To further characterize this virus, we sequenced fragments of the viral genome using two complementary approaches. First, BLAST alignment of two of the hybridizing viral oligonucleotides, one each from bovine coronavirus and human coronavirus 229E, to the IBV genome indicated that the oligonucleotides possessed homology to distinct conserved regions within the NSP11 gene (BLAST identity matches of 42/47 and 26/27, respectively). A pair of PCR primers was designed to amplify the intervening sequences between the two conserved regions, and a fragment that possessed 89% identity over 37 amino acids to MHV, a murine coronavirus, was obtained (Figure 1; sequence available as Data S1).
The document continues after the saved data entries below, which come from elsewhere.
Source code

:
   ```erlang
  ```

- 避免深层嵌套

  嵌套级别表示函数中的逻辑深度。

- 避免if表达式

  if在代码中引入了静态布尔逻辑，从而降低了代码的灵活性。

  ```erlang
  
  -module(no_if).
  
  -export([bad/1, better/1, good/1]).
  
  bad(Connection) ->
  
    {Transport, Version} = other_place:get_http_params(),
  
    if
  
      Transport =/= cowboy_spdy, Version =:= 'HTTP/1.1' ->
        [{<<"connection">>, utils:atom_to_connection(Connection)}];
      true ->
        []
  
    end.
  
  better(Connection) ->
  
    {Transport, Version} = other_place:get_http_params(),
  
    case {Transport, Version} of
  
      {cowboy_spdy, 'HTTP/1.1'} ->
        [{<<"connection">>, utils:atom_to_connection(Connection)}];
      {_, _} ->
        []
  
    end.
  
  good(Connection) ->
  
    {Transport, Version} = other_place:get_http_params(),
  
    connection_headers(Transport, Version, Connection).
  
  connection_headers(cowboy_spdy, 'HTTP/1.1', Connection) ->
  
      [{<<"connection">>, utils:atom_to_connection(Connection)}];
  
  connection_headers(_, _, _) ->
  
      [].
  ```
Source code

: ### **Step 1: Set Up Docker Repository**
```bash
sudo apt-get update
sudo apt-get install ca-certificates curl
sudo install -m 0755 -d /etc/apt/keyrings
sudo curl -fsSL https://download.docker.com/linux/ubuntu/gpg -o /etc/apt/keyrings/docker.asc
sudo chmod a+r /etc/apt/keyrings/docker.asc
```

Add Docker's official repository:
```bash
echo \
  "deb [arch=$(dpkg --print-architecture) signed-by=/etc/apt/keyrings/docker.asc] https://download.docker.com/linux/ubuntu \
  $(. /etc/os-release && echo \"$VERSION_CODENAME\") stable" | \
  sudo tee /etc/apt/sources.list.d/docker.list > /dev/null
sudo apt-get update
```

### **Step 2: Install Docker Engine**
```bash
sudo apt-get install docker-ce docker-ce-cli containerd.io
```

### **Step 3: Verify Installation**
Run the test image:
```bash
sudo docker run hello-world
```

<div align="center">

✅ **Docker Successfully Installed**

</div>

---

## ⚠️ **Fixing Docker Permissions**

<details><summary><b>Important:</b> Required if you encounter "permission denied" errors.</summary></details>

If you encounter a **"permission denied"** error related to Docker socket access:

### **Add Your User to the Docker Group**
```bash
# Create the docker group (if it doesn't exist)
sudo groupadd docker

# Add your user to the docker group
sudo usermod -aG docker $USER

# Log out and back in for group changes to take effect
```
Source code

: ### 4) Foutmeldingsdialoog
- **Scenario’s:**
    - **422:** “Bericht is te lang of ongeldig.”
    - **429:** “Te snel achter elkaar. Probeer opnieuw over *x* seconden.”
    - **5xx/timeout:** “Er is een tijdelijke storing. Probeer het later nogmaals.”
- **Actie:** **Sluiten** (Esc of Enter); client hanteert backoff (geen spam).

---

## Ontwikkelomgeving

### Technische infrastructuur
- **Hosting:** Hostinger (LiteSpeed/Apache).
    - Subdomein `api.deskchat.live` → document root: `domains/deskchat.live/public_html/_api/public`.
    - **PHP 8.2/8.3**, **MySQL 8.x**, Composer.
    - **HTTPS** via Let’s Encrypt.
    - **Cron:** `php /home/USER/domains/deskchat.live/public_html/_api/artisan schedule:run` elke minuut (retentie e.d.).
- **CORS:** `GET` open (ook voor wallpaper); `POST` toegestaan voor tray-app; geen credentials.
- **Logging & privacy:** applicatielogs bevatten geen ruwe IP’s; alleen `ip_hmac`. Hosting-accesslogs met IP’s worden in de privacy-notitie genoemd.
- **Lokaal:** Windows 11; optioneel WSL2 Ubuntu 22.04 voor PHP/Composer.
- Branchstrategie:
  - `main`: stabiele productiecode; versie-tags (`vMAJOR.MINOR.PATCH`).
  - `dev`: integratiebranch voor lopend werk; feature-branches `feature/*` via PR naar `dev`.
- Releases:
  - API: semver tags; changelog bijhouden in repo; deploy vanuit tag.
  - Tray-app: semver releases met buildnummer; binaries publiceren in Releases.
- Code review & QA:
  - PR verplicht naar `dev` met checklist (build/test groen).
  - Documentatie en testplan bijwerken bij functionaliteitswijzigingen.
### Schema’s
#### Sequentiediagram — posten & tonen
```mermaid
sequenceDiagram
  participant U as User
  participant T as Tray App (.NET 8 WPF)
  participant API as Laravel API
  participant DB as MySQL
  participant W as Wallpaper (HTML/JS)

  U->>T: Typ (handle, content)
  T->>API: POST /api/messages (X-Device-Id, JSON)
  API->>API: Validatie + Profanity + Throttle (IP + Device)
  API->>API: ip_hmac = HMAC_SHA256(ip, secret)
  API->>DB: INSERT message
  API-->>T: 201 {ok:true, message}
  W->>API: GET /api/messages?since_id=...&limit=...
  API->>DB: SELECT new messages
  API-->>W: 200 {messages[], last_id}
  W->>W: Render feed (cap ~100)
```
In a parallel approach, we directly recovered hybridized viral sequences from the surface of the microarray. This procedure took advantage of the physical separation achieved during microarray hybridization, which effectively purified the viral nucleic acid from other nucleic acid species present in the sample. Using a tungsten needle, the DNA microarray spot corresponding to the conserved 3′ UTR motif was repeatedly scraped and the hybridized nucleic acid was recovered. This material was subsequently amplified, cloned, and sequenced (Figure 2). The largest clone spanned almost 1.1 kb; this fragment encompassed the 3′ UTR conserved motif and extended into the most 3′ coding region of the viral genome. BLAST analysis revealed 33% identity over 157 amino acids to MHV nucleocapsid, thus confirming the presence of a novel coronavirus (see Figure 1; see Data S1). We subsequently confirmed results obtained from both strategies described above by using a random-primed RT-PCR shotgun sequencing approach that generated contigs totaling approximately 25 kb of viral genome sequence (see Data S1).